Crystal McGinnis, an early childhood educator, contracted the virus in April and has donated plasma five times at the UCLA Blood and Platelet Center since she recovered.

McGinnis, a “long-hauler” who continues to deal with gastrointestinal issues and the loss of her sense of smell months after having COVID-19, said she felt desperate to help others after experiencing COVID-19.

“It was like a no-brainer to me that I had to do what I could do. I mean, I can take a couple hours out of my day and give a little bit from my body,” McGinnis said. “It’s going to help people.”

The process of donating plasma has been easy and takes a total of 40 minutes each time, McGinnis said. It involves drawing her blood, removing the plasma and placing the remaining blood cells back into her bloodstream.

Not every plasma recipient is a COVID-19 patient. In fact, some people need a weekly plasma transfusion to survive because their body cannot produce antibodies, Butte said.

Plasma shortages happened before COVID-19, and are continuing to happen, he said. The temporary pain of donating plasma is worth it to know it will save lives, he added.

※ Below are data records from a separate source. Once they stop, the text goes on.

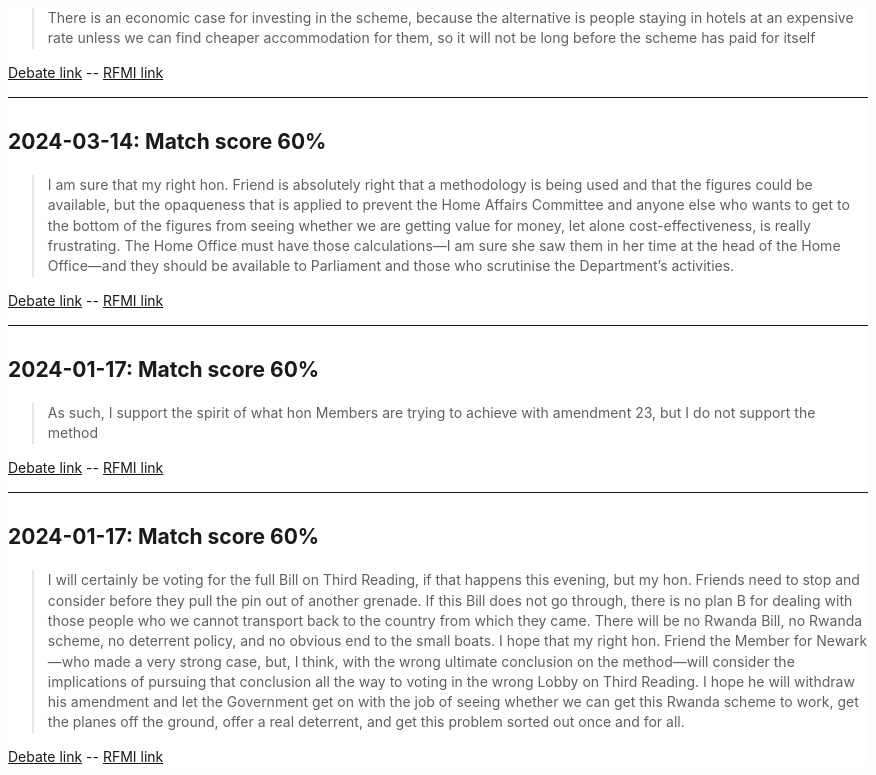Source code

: >There is an economic case for investing in the scheme, because the alternative is people staying in hotels at an expensive rate unless we can find cheaper accommodation for them, so it will not be long before the scheme has paid for itself

[Debate link](https://www.theyworkforyou.com/debates/?id=2024-03-14d.522.1)  --  [RFMI link](https://www.theyworkforyou.com/mp/10371/register)


---



## 2024-03-14: Match score 60%

>I am sure that my right hon. Friend is absolutely right that a methodology is being used and that the figures could be available, but the opaqueness that is applied to prevent the Home Affairs Committee and anyone else who wants to get to the bottom of the figures from seeing whether we are getting value for money, let alone cost-effectiveness, is really frustrating. The Home Office must have those calculations—I am sure she saw them in her time at the head of the Home Office—and they should be available to Parliament and those who scrutinise the Department’s activities.

[Debate link](https://www.theyworkforyou.com/debates/?id=2024-03-14d.519.1)  --  [RFMI link](https://www.theyworkforyou.com/mp/10371/register)


---



## 2024-01-17: Match score 60%

>As such, I support the spirit of what hon Members are trying to achieve with amendment 23, but I do not support the method

[Debate link](https://www.theyworkforyou.com/debates/?id=2024-01-17c.889.1)  --  [RFMI link](https://www.theyworkforyou.com/mp/10371/register)


---



## 2024-01-17: Match score 60%

>I will certainly be voting for the full Bill on Third Reading, if that happens this evening, but my hon. Friends need to stop and consider before they pull the pin out of another grenade. If this Bill does not go through, there is no plan B for dealing with those people who we cannot transport back to the country from which they came. There will be no Rwanda Bill, no Rwanda scheme, no deterrent policy, and no obvious end to the small boats. I hope that my right hon. Friend the Member for Newark—who made a very strong case, but, I think, with the wrong ultimate conclusion on the method—will consider the implications of pursuing that conclusion all the way to voting in the wrong Lobby on Third Reading. I hope he will withdraw his amendment and let the Government get on with the job of seeing whether we can get this Rwanda scheme to work, get the planes off the ground, offer a real deterrent, and get this problem sorted out once and for all.

[Debate link](https://www.theyworkforyou.com/debates/?id=2024-01-17c.889.1)  --  [RFMI link](https://www.theyworkforyou.com/mp/10371/register)

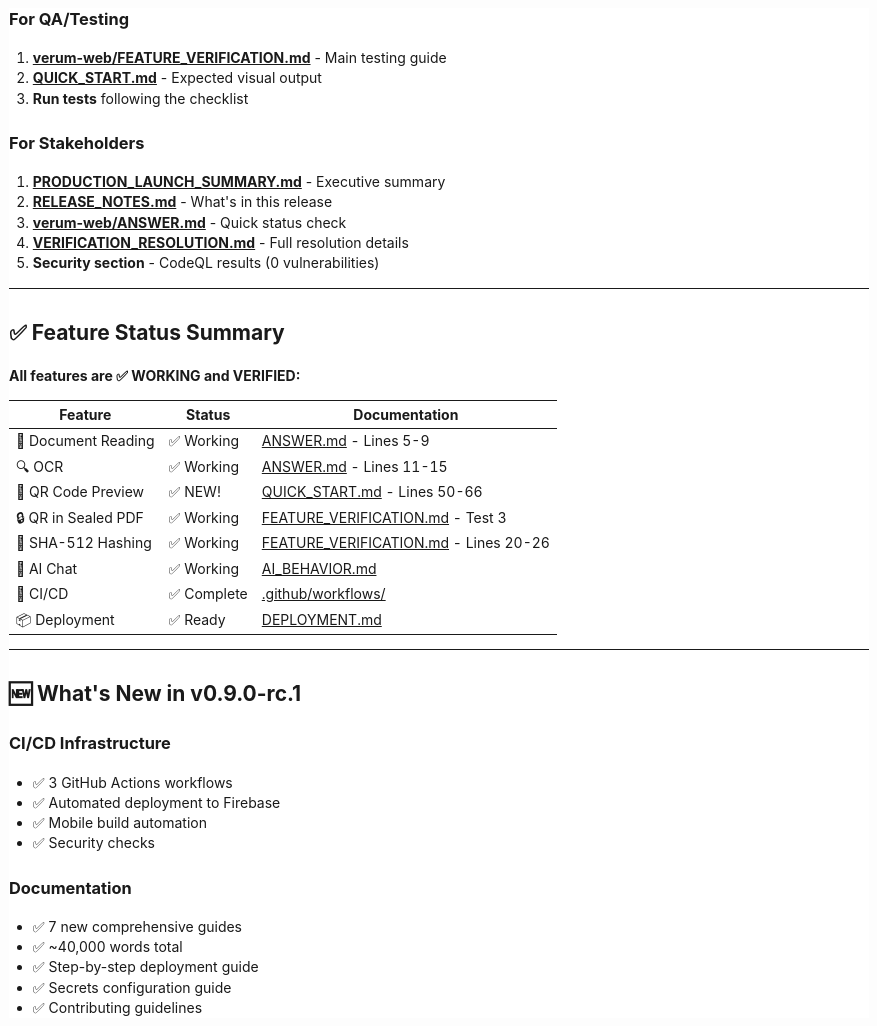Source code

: ### For QA/Testing
1. **[verum-web/FEATURE_VERIFICATION.md](./verum-web/FEATURE_VERIFICATION.md)** - Main testing guide
2. **[QUICK_START.md](./QUICK_START.md)** - Expected visual output
3. **Run tests** following the checklist

### For Stakeholders
1. **[PRODUCTION_LAUNCH_SUMMARY.md](./PRODUCTION_LAUNCH_SUMMARY.md)** - Executive summary
2. **[RELEASE_NOTES.md](./RELEASE_NOTES.md)** - What's in this release
3. **[verum-web/ANSWER.md](./verum-web/ANSWER.md)** - Quick status check
4. **[VERIFICATION_RESOLUTION.md](./VERIFICATION_RESOLUTION.md)** - Full resolution details
5. **Security section** - CodeQL results (0 vulnerabilities)

---

## ✅ Feature Status Summary

**All features are ✅ WORKING and VERIFIED:**

| Feature | Status | Documentation |
|---------|--------|---------------|
| 📖 Document Reading | ✅ Working | [ANSWER.md](./verum-web/ANSWER.md) - Lines 5-9 |
| 🔍 OCR | ✅ Working | [ANSWER.md](./verum-web/ANSWER.md) - Lines 11-15 |
| 📱 QR Code Preview | ✅ NEW! | [QUICK_START.md](./QUICK_START.md) - Lines 50-66 |
| 🔒 QR in Sealed PDF | ✅ Working | [FEATURE_VERIFICATION.md](./verum-web/FEATURE_VERIFICATION.md) - Test 3 |
| 🔐 SHA-512 Hashing | ✅ Working | [FEATURE_VERIFICATION.md](./verum-web/FEATURE_VERIFICATION.md) - Lines 20-26 |
| 💬 AI Chat | ✅ Working | [AI_BEHAVIOR.md](./verum-web/AI_BEHAVIOR.md) |
| 🚀 CI/CD | ✅ Complete | [.github/workflows/](./.github/workflows/) |
| 📦 Deployment | ✅ Ready | [DEPLOYMENT.md](./DEPLOYMENT.md) |

---

## 🆕 What's New in v0.9.0-rc.1

### CI/CD Infrastructure
- ✅ 3 GitHub Actions workflows
- ✅ Automated deployment to Firebase
- ✅ Mobile build automation
- ✅ Security checks

### Documentation
- ✅ 7 new comprehensive guides
- ✅ ~40,000 words total
- ✅ Step-by-step deployment guide
- ✅ Secrets configuration guide
- ✅ Contributing guidelines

“Our patients are absolutely grateful,” Butte said. “They really, really need this to live.”

Seeing people’s growing eagerness to get involved with donor centers has been meaningful for Ziman.

Engagement with donor centers has reached a height she has only seen after traumatic events like 9/11, Ziman said. Instead of arriving in droves for a week and then trickling down, donors are consistently coming in to donate nowadays, Ziman said.

“This has been an example of the compassion and altruism of people that I have not seen in my lifetime,” Ziman said. “Everybody wanted to help.”